Many micro-cap stocks, like Growlife, had weird names and industry associations, meaningless to what they actually do today. Many bears, however, often point to these trivial points in a quarterly filing to show you how silly you would be to invest in a particular stock. Not me, though. I look to see the names, numbers and plans of the current team. I look to see if they have funding, if they have an infrastructure, a business plan and a vision that separates them from competitors.
I get a good feeling from PHOT. I like the way that they are trying to position themselves as suppliers of industrial technology instead of seeds and soil. I like the way that management is communicating to shareholders, begging for an approval to authorize more shares so that they can complete accretive merger and acquisition plans. Sure, dilution hurts big time, but, I can almost guarantee with utmost certainty that Jamie Dimon over at JPMorgan Chase is not trying to wine and dine the industry. So we accept what we cannot change, for now at least.
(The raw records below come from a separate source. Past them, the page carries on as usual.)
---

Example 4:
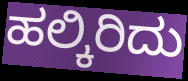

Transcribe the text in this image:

ಹಲ್ಕಿರಿದು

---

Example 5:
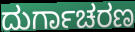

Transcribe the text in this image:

ದುರ್ಗಾಚರಣ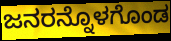
ಜನರನ್ನೊಳಗೊಂಡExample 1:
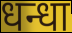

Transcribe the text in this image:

धन्धा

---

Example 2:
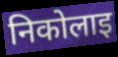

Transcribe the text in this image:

निकोलाइ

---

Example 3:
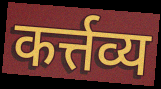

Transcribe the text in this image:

कर्त्तव्य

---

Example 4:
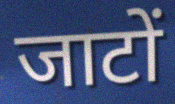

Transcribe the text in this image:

जाटों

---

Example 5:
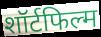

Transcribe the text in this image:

शॉर्टफिल्म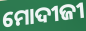
ମୋଦୀଜୀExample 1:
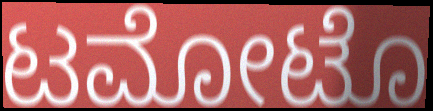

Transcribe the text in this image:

ಟಮೋಟೊ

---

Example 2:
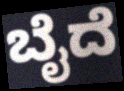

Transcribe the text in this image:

ಬೈದೆ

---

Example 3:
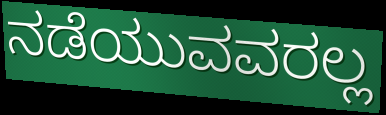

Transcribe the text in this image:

ನಡೆಯುವವರಲ್ಲ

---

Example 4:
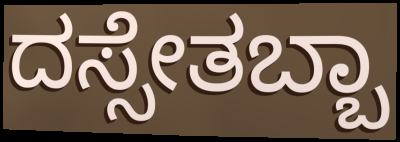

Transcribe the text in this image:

ದಸ್ಸೇತಬ್ಬಾ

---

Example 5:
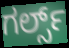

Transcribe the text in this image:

ಗರ್ಲ್ಸ್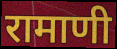
रामाणीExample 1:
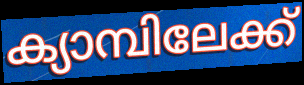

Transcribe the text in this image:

ക്യാമ്പിലേക്ക്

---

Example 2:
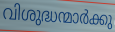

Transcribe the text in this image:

വിശുദ്ധന്മാർക്കു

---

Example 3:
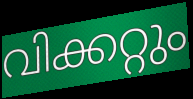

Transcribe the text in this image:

വിക്കറ്റും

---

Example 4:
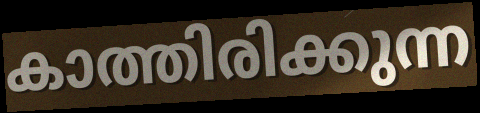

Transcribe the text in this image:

കാത്തിരിക്കുന്ന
There is a good argument that increasing authorized shares by 2 billion is an awful thing. Well, it is if you are looking to make your entire gain in the next three months. I see it differently. I need PHOT to have currency on hand at all times. I need them to be able to acquire, at will, any company that can be immediately accretive to revenue and earnings. I need PHOT to be able to make new partnerships by using stock as an incentive to merge. I care about dilution, but, I am not short sided on the potential of this company as it navigates its way through these initial months and years in the highly political and opinionated industry.
I took an initial investment in Growlife simply as a sector play. I looked at Hemp, Inc. (OTCPK:HEMP) and GreenGro Technolgies (OTCPK:GRNH), for instance. All of the aforementioned have had terrific runs as of late. But I can't even verify if any of the two aforementioned even has a legitimate office. Hemp, Inc. has no current filings and GreenGro has not filed since 2007. Heck, they might own the 40th floor of the Bank of America building, but I don't know essentially because they don't file anything legal for me to read. The only thing real is the increase in their price per share, but I fear that all of it can go up in smoke in a matter of minutes.
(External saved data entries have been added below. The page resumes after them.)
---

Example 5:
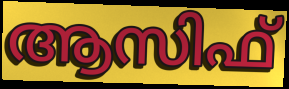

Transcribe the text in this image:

ആസിഫ്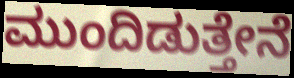
ಮುಂದಿಡುತ್ತೇನೆ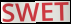
SWET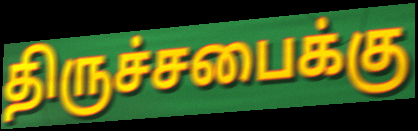
திருச்சபைக்கு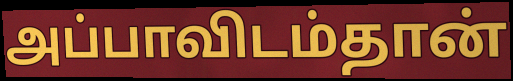
அப்பாவிடம்தான்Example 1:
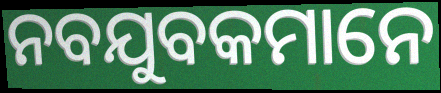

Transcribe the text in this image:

ନବଯୁବକମାନେ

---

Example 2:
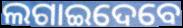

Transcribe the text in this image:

ଲଗାଇଦେବେ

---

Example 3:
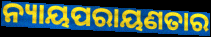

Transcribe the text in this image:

ନ୍ୟାୟପରାୟଣତାର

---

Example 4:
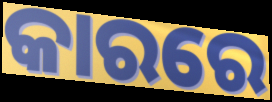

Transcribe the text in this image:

କାରରେ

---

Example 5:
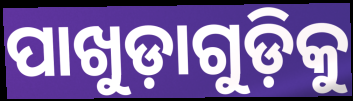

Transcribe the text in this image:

ପାଖୁଡ଼ାଗୁଡ଼ିକୁ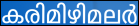
കരിമിഴിമലർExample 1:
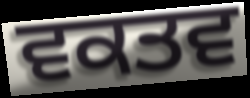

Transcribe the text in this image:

ਵਕਤਵ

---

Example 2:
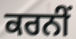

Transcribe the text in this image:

ਕਰਨੀਂ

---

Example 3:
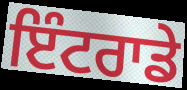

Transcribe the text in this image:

ਇੰਟਰਾਡੇ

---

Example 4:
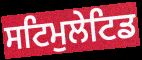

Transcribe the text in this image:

ਸਟਿਮੁਲੇਟਿਡ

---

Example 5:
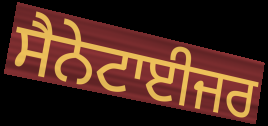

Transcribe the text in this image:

ਸੈਨੇਟਾਈਜਰ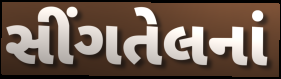
સીંગતેલનાંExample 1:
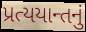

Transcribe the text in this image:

પ્રત્યયાન્તનું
I just do not have that same fear with Growlife, Inc. Yes, they have an ambitious plan and a scary dilution requirement. But, with the euphoria in this market, I can't get a grasp on whether or not Wall Street investors will applaud or run from Growlife once the deal is complete.
Many people are speculating, but, no one truly knows what the reaction will be if management gets their wish and shareholders approve the increase in authorized shares. I , for one, will reiterate that I would rather have a company that is entering a billion-dollar sector to maintain a fat wallet. There is going to be so much consolidation in the next several months and years that it would be foolish to blame management for being proactive in this request, as they work to remain competitive in this extremely lucrative market.
One can hate the industry, but, as an investment, it just might be one of the best growth opportunities in the market today. Take a look at Growlife, Inc. and see if it is the growth opportunity you are looking for. Trying to time these stocks is frivolous as they all move in the same direction at the whim of the electronic trading systems. Growlife, Inc. is a buy and hold. There will be a time to sell, but, if you have the capability to let the smoke settle before you sell, you just might be giggling too.
Disclosure: I am long PHOT. I wrote this article myself, and it expresses my own opinions. I am not receiving compensation for it (other than from Seeking Alpha). I have no business relationship with any company whose stock is mentioned in this article.